I am thinking that this is another reason why God has been so faithful to the work of Hope Made Real. We serve in mission and serve children.

We have named him David Chad Kayitare. Yes, John and Hope have shared their last Name with him.

With this child's arrival comes another: we have found a young woman who is an orphan of the genocide and needs a home and some little money to live.  She is now the mama for David as she will be caring for our new child, bringing two together and helping restore the families and communities of Rwanda.

God gives us so much and expects much in return.  Join us in celebrating this new child in our midst.

Cooking Food, the Price of Gas, and our New, More-Efficient Cooker

I'm sure everyone is well aware that the price of fuel has been going up.  It's been straining us here too.

Charcoal has become very expensive here because of the ban by the government on cutting trees.  This is, however, our least expensive way to cook.  Electricity is currently not possible for us and gas is expensive and can only be purchased in Kigali.  So we spend $20 to retrieve it and for $86 purchase a small tank that lasts less than a month.  There is no truck to deliver gas like in the US.

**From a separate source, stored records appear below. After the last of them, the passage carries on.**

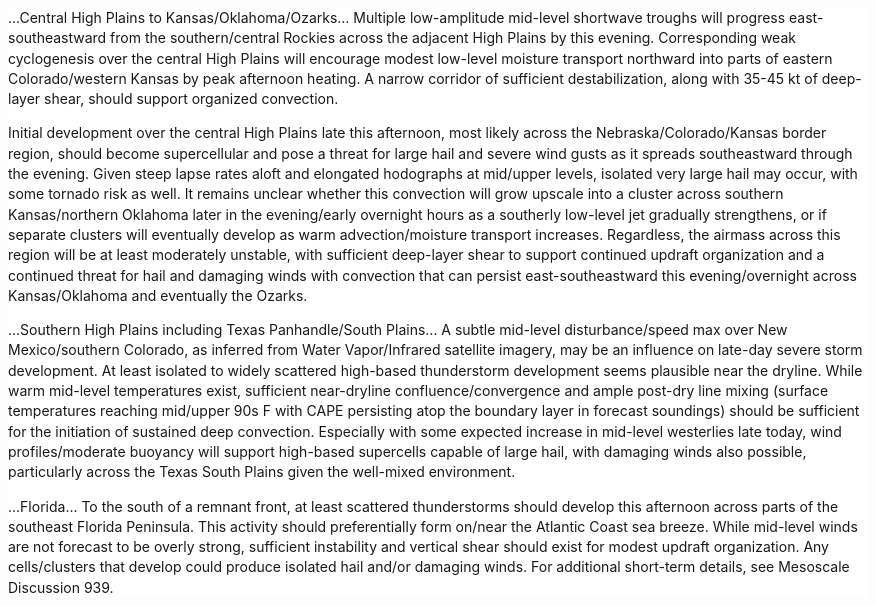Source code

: ...Central High Plains to Kansas/Oklahoma/Ozarks...
Multiple low-amplitude mid-level shortwave troughs will progress
east-southeastward from the southern/central Rockies across the
adjacent High Plains by this evening. Corresponding weak
cyclogenesis over the central High Plains will encourage modest
low-level moisture transport northward into parts of eastern
Colorado/western Kansas by peak afternoon heating. A narrow corridor
of sufficient destabilization, along with 35-45 kt of deep-layer
shear, should support organized convection.

Initial development over the central High Plains late this
afternoon, most likely across the Nebraska/Colorado/Kansas border
region, should become supercellular and pose a threat for large hail
and severe wind gusts as it spreads southeastward through the
evening. Given steep lapse rates aloft and elongated hodographs at
mid/upper levels, isolated very large hail may occur, with some
tornado risk as well. It remains unclear whether this convection
will grow upscale into a cluster across southern Kansas/northern
Oklahoma later in the evening/early overnight hours as a southerly
low-level jet gradually strengthens, or if separate clusters will
eventually develop as warm advection/moisture transport increases.
Regardless, the airmass across this region will be at least
moderately unstable, with sufficient deep-layer shear to support
continued updraft organization and a continued threat for hail and
damaging winds with convection that can persist east-southeastward
this evening/overnight across Kansas/Oklahoma and eventually the
Ozarks.

...Southern High Plains including Texas Panhandle/South Plains...
A subtle mid-level disturbance/speed max over New Mexico/southern
Colorado, as inferred from Water Vapor/Infrared satellite imagery,
may be an influence on late-day severe storm development. At least
isolated to widely scattered high-based thunderstorm development
seems plausible near the dryline. While warm mid-level temperatures
exist, sufficient near-dryline confluence/convergence and ample
post-dry line mixing (surface temperatures reaching mid/upper 90s F
with CAPE persisting atop the boundary layer in forecast soundings)
should be sufficient for the initiation of sustained deep
convection. Especially with some expected increase in mid-level
westerlies late today, wind profiles/moderate buoyancy will support
high-based supercells capable of large hail, with damaging winds
also possible, particularly across the Texas South Plains given the
well-mixed environment.

...Florida...
To the south of a remnant front, at least scattered thunderstorms
should develop this afternoon across parts of the southeast Florida
Peninsula. This activity should preferentially form on/near the
Atlantic Coast sea breeze. While mid-level winds are not forecast to
be overly strong, sufficient instability and vertical shear should
exist for modest updraft organization. Any cells/clusters that
develop could produce isolated hail and/or damaging winds. For
additional short-term details, see Mesoscale Discussion 939.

Looking for a solution, we discovered a new, much more efficient design for a cooker.  We had it build in a single day.  It is made of cement but has three cooking holes and uses a third of the charcoal and can burn scrap wood.  We have lots of that from old scaffolding.  It's a step in the right direction and makes sure we all have properly cooked meals.

Our new cooker

It may be reaching a bit, but it reminds me of the old Iron cook stove in my Gram's house when I was a kid.  Any way you look at it though, we're please to be doing more with less, making better use of the materials and gifts available to us.

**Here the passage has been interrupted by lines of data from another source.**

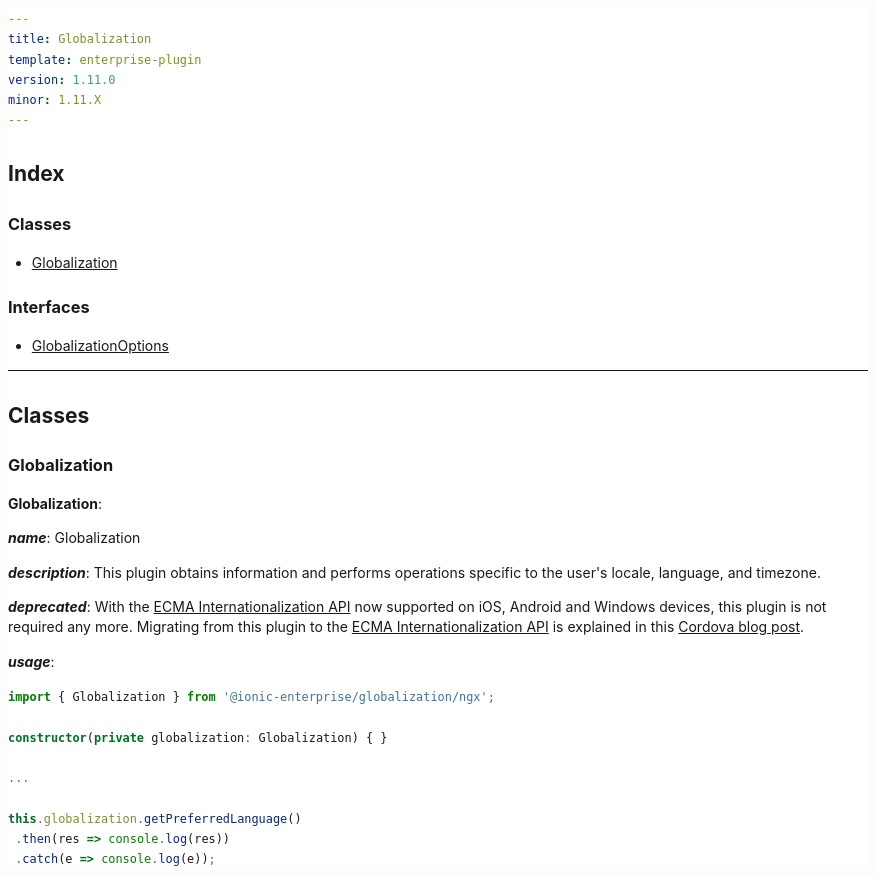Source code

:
 ```yaml
---
title: Globalization
template: enterprise-plugin
version: 1.11.0
minor: 1.11.X
---
```


<native-ent-install plugin-id="globalization" variables=""></native-ent-install>

## Index

### Classes

* [Globalization](#globalization)

### Interfaces

* [GlobalizationOptions](#globalizationoptions)

---

## Classes

<a id="globalization"></a>

###  Globalization

**Globalization**: 

*__name__*: Globalization

*__description__*: This plugin obtains information and performs operations specific to the user's locale, language, and timezone.

*__deprecated__*: With the [ECMA Internationalization API](https://www.ecma-international.org/ecma-402/1.0/) now supported on iOS, Android and Windows devices, this plugin is not required any more. Migrating from this plugin to the [ECMA Internationalization API](https://www.ecma-international.org/ecma-402/1.0/) is explained in this [Cordova blog post](https://cordova.apache.org/news/2017/11/20/migrate-from-cordova-globalization-plugin.html).

*__usage__*:
 ```typescript
import { Globalization } from '@ionic-enterprise/globalization/ngx';

constructor(private globalization: Globalization) { }

...

this.globalization.getPreferredLanguage()
  .then(res => console.log(res))
  .catch(e => console.log(e));

```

Playing Football in the Fields

An open field

One day, a day care or clinic will be on this land, but until the funds come, the land will not sit idly by.  As children tend to do, praise God, our boys see the open land and immediately use it to play football (aka soccer.)  The boys are now using the basketball court and the cement is hard on the balls as well as the knees and elbows of the boys when they fall which is often.  Much like life, soccer is a fall down, get back up, and keep on going kind of game.  I think we need some kind of protection for the knees and elbows but until then falling on dirt will be much better than cement.